Of course, I always thought that this was just a myth. There probably was no Midas, and of course there are no satyrs or gods of wine (because if there were, the world would be SO much more awesome than it is right now). But apparently, it’s not all a myth. There WAS a King Midas (the Greek version of the name, probably his name was pronounced Mita), and he ruled the kingdom of Phrygia in what is now modern-day Turkey. Archeologists found his tomb in 1997, and date it back to around 700 BCE. And in that tomb, they found many jars and vessels, made of bronze, and containing the residues of what could have been drinks. They had found the world’s oldest drinking set.

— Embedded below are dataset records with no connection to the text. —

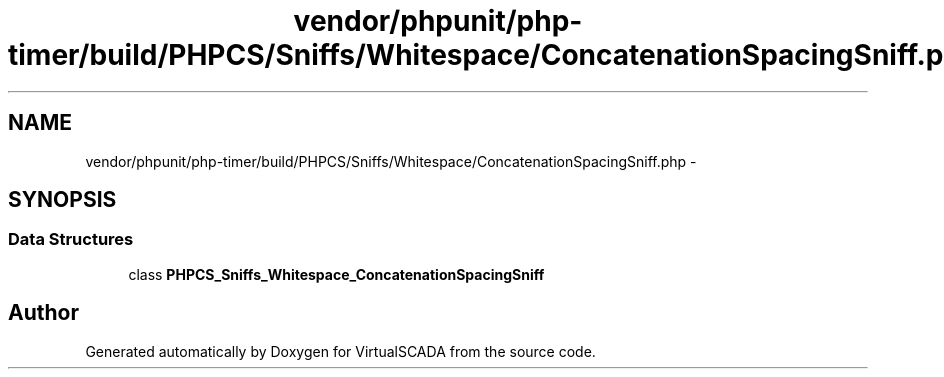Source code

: .TH "vendor/phpunit/php-timer/build/PHPCS/Sniffs/Whitespace/ConcatenationSpacingSniff.php" 3 "Tue Apr 14 2015" "Version 1.0" "VirtualSCADA" \" -*- nroff -*-
.ad l
.nh
.SH NAME
vendor/phpunit/php-timer/build/PHPCS/Sniffs/Whitespace/ConcatenationSpacingSniff.php \- 
.SH SYNOPSIS
.br
.PP
.SS "Data Structures"

.in +1c
.ti -1c
.RI "class \fBPHPCS_Sniffs_Whitespace_ConcatenationSpacingSniff\fP"
.br
.in -1c
.SH "Author"
.PP 
Generated automatically by Doxygen for VirtualSCADA from the source code\&.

Of course, fermentation is one of oldest chemical processes known to mankind. It’s estimated right now that humans have been drinking fermented drinks for over 9000 years. So it makes sense that, of the things that people would leave to send King Midas in to the afterlife with due ceremony, alcohol might be among them. Of course, there had been both bacteria and oxygen in the tomb when Midas’ tomb was sealed, and those began their work on the post-mortem feast right away. But the tomb was remarkable well sealed (buried beneath a burial mound 45 METERS high), and oxygen soon ran out. The bacteria died out, and what was left of the feast therefore didn’t rot. There was plenty of residue left (over 2kg, which is a LOT for any archeological find) when scientists from the University of Pennsylvania discovered the tomb 2700 years later.
The chemists took one look at the bronze vessels, shaped unmistakably to hold liquid, and wanted to know what was in them. What did people DRINK back then? They gathered the samples and used the latest in chemical technology (a lot of high performance liquid chromatography, spectroscopy, and mass spectrometry) to figure out what the leftovers were made of.

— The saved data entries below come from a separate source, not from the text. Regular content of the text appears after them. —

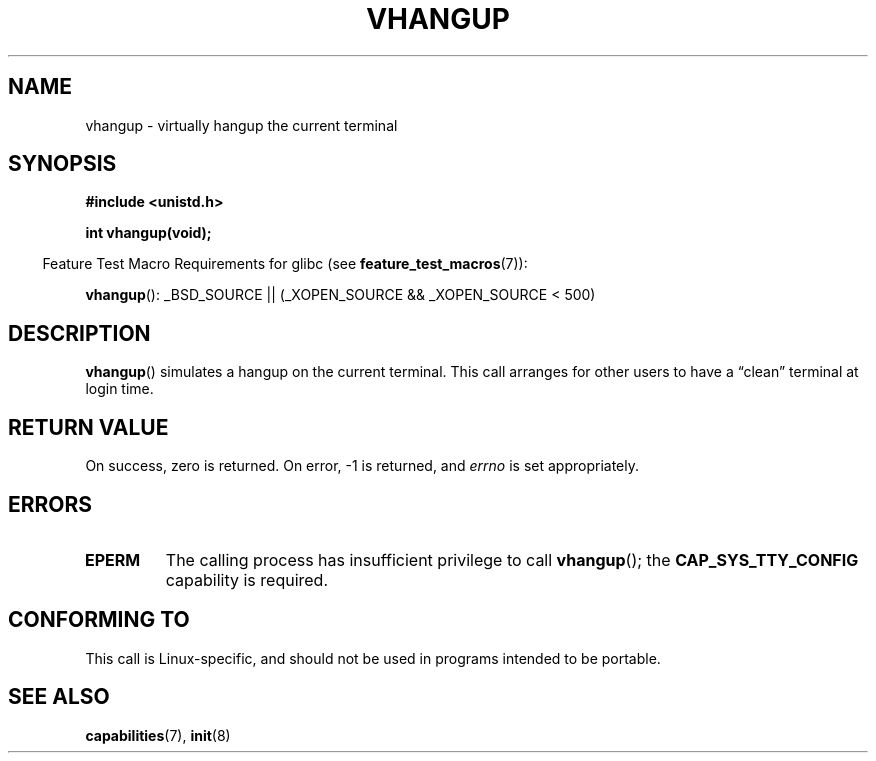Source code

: .\" Copyright 1993 Rickard E. Faith (faith@cs.unc.edu)
.\"
.\" Permission is granted to make and distribute verbatim copies of this
.\" manual provided the copyright notice and this permission notice are
.\" preserved on all copies.
.\"
.\" Permission is granted to copy and distribute modified versions of this
.\" manual under the conditions for verbatim copying, provided that the
.\" entire resulting derived work is distributed under the terms of a
.\" permission notice identical to this one.
.\"
.\" Since the Linux kernel and libraries are constantly changing, this
.\" manual page may be incorrect or out-of-date.  The author(s) assume no
.\" responsibility for errors or omissions, or for damages resulting from
.\" the use of the information contained herein.  The author(s) may not
.\" have taken the same level of care in the production of this manual,
.\" which is licensed free of charge, as they might when working
.\" professionally.
.\"
.\" Formatted or processed versions of this manual, if unaccompanied by
.\" the source, must acknowledge the copyright and authors of this work.
.\" Modified, 27 May 2004, Michael Kerrisk <mtk.manpages@gmail.com>
.\"     Added notes on capability requirements
.\"
.TH VHANGUP 2 2007-07-26 "Linux" "Linux Programmer's Manual"
.SH NAME
vhangup \- virtually hangup the current terminal
.SH SYNOPSIS
.B #include <unistd.h>
.sp
.B int vhangup(void);
.sp
.in -4n
Feature Test Macro Requirements for glibc (see
.BR feature_test_macros (7)):
.in
.sp
.ad l
.BR vhangup ():
_BSD_SOURCE || (_XOPEN_SOURCE && _XOPEN_SOURCE\ <\ 500)
.ad b
.SH DESCRIPTION
.BR vhangup ()
simulates a hangup on the current terminal.
This call arranges for other
users to have a \*(lqclean\*(rq terminal at login time.
.SH RETURN VALUE
On success, zero is returned.
On error, \-1 is returned, and
.I errno
is set appropriately.
.SH ERRORS
.TP
.B EPERM
The calling process has insufficient privilege to call
.BR vhangup ();
the
.B CAP_SYS_TTY_CONFIG
capability is required.
.SH CONFORMING TO
This call is Linux-specific, and should not be used in programs
intended to be portable.
.SH SEE ALSO
.BR capabilities (7),
.BR init (8)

They came up with a drink very similar to the “Greek grog” which was known to be made by the ancient Greeks at the time. The beverage was a mixture of grape wine, barley beer, and honey mead. They also found residues of wine, honey, barbequed goat, and olive oil, reconstructing King Midas’ funeral feast.
So where did this “golden touch” idea come from? Well, the historians hypothesize that ancient Greeks may have visited the court of King Midas. Midas’ kingdom WAS a very rich one (he had large sources of lead on his land), and he probably wowed his guests with huge numbers of bronze drinking vessels. As gold in those days was far more rare than it is now (though bronza was far more common and a symbol of power), it’s possible that travelers returned home to Greece with amazing stories of Midas and his tons and tons of “gold”.
And this whole thing might have been cool enough, but it got even better. Enter the Dogfish Head Craft Brewery. The owner decided to try and recreate Midas’ wine, and made a microbrew of malted barley, Italian thyme honey and white Muscat grapes. He seasoned it with saffron (as Midas’ kingdom was in Turkey, he would have had access to saffron, and the researchers detected traces of it), and fermented it with mead yeast. He served up the result at a benefit for U Penn’s Archeology program. The beer ended up very popular, and is now released once or twice a year for specialty beer lovers.
Sci really wants to try this beer. That weekend, she got to try some tasty beers, but she only got to LOOK at the King Midas. So if anyone wants to send some Midas brew Sci’s way, she will lift her glass to you, check it out, and let the world know what she thinks. With a mix of wine, beer, and mead, it can’t be boring.